Workplace Gender Equality

Workplace Gender Equality Agency (WGEA) / Act Statement

The Workplace Gender Equality Agency (WGEA) describes the gender pay gap as “the difference in average earnings between women and men in the workforce. It is not to be confused with women and men being paid the same for the same, or comparable, job”.

Seymour Whyte’s current gender pay gap is 30.2%, which is slightly above the Heavy and Civil Engineering Construction industry average of 25.8%.

While acknowledging the need for further improvement, it is encouraging to note a reduction of 0.7% from the 2021-2022 figures.

Within the engineering and construction sectors, traditionally dominated by men, drawing women into these fields has been notably challenging, yet it remains a critical objective for our business.

In a bid to narrow this gap, we have introduced strategic initiatives aimed at enhancing our gender representation throughout the organisation.

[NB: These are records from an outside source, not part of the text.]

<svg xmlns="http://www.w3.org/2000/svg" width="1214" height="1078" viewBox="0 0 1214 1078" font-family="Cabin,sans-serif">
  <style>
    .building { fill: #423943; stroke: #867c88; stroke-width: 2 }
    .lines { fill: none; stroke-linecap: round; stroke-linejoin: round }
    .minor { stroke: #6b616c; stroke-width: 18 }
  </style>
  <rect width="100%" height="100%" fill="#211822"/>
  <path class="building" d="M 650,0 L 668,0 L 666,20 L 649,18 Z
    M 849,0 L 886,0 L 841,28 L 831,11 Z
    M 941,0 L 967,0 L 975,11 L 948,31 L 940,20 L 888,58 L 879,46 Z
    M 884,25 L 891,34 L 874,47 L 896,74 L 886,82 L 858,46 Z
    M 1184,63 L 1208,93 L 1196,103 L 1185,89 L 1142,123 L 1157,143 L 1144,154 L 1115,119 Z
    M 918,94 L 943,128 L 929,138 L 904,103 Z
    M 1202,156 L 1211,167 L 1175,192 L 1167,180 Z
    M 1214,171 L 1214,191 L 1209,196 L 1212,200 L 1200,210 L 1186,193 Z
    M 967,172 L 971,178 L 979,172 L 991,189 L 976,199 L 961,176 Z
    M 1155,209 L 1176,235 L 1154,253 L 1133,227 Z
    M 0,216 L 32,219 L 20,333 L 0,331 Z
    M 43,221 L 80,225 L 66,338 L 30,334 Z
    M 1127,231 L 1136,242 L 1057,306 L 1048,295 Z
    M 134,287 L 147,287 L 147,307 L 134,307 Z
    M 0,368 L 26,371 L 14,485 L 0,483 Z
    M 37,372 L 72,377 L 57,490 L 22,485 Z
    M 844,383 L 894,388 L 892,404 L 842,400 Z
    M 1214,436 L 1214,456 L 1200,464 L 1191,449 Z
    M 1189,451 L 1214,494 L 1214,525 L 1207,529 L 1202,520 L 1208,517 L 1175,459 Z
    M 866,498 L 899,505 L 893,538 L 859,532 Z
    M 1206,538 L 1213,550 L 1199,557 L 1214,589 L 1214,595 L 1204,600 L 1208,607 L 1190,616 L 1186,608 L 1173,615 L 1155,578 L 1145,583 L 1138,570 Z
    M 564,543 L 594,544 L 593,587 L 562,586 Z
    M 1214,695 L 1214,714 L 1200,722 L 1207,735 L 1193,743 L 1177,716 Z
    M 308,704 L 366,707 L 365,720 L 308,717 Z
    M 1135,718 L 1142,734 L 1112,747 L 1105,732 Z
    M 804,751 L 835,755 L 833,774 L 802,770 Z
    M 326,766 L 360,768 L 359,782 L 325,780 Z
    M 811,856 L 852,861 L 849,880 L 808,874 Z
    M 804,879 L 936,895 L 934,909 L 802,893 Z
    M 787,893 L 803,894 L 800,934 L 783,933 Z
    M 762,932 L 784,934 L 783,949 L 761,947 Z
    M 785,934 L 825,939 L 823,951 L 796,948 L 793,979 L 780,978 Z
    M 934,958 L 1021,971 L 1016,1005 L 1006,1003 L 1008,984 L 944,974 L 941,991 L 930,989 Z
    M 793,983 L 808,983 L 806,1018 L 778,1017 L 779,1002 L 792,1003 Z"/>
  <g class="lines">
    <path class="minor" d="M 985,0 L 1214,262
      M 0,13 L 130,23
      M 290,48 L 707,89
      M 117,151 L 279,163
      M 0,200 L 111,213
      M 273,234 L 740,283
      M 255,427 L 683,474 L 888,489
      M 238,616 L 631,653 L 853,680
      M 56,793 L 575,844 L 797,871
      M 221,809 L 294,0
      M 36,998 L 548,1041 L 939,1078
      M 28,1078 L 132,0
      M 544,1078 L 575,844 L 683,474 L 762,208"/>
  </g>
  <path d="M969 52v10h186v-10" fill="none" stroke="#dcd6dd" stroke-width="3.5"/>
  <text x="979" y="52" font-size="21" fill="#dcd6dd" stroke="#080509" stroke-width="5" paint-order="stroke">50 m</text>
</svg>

This includes establishing our women’s network group and mentoring program specifically designed to increase female participation in leadership.

Currently, 90% of our Executive Leadership Team mentors a female mentee; and all our female employees have an endorsed personal development plan.

These efforts complement existing policies aimed at making our workplace more attractive to women, such as offering family-friendly benefits, paid parental leave with superannuation contributions, flexible working arrangements, and the option for purchased leave.

We’re committed to fair and equitable remuneration for all employees, consistent with our market and performance framework. We actively address barriers to equal pay for all genders.

Positively, Seymour Whyte performs better than our industry in our representation of women on the Board, key management personnel, manager and non-manager classified positions. In other words, we have more women in these roles than our industry.

That positivity is diminished by a significant lack of males in clerical and administrative roles and a lack of women in technicians and trade, labouring, and senior management roles.

These trends in our workforce composition are key focus areas, which have for several years, informed actions within our ‘positive social impact’ strategic goal. This focus has ensured our overall representation of women has increased from 19.4% in 2020 to 27.1% in 2024.

While we have always maintained a commitment to creating and fostering a safe and inclusive culture, these new insights highlight the areas where we must focus our efforts to improve gender equality.

We are optimistic that these measures will progressively diminish Seymour Whyte’s overall gender pay gap.

Reducing the gender pay gap is a complex but critical objective. By acknowledging all existing disparities, implementing targeted strategies as required, and fostering an inclusive workplace culture, we aim to contribute to a more equitable and inclusive work environment where all employees are valued equally for their contributions.

We are committed to continually cultivate our culture that values and rewards all employees equitably.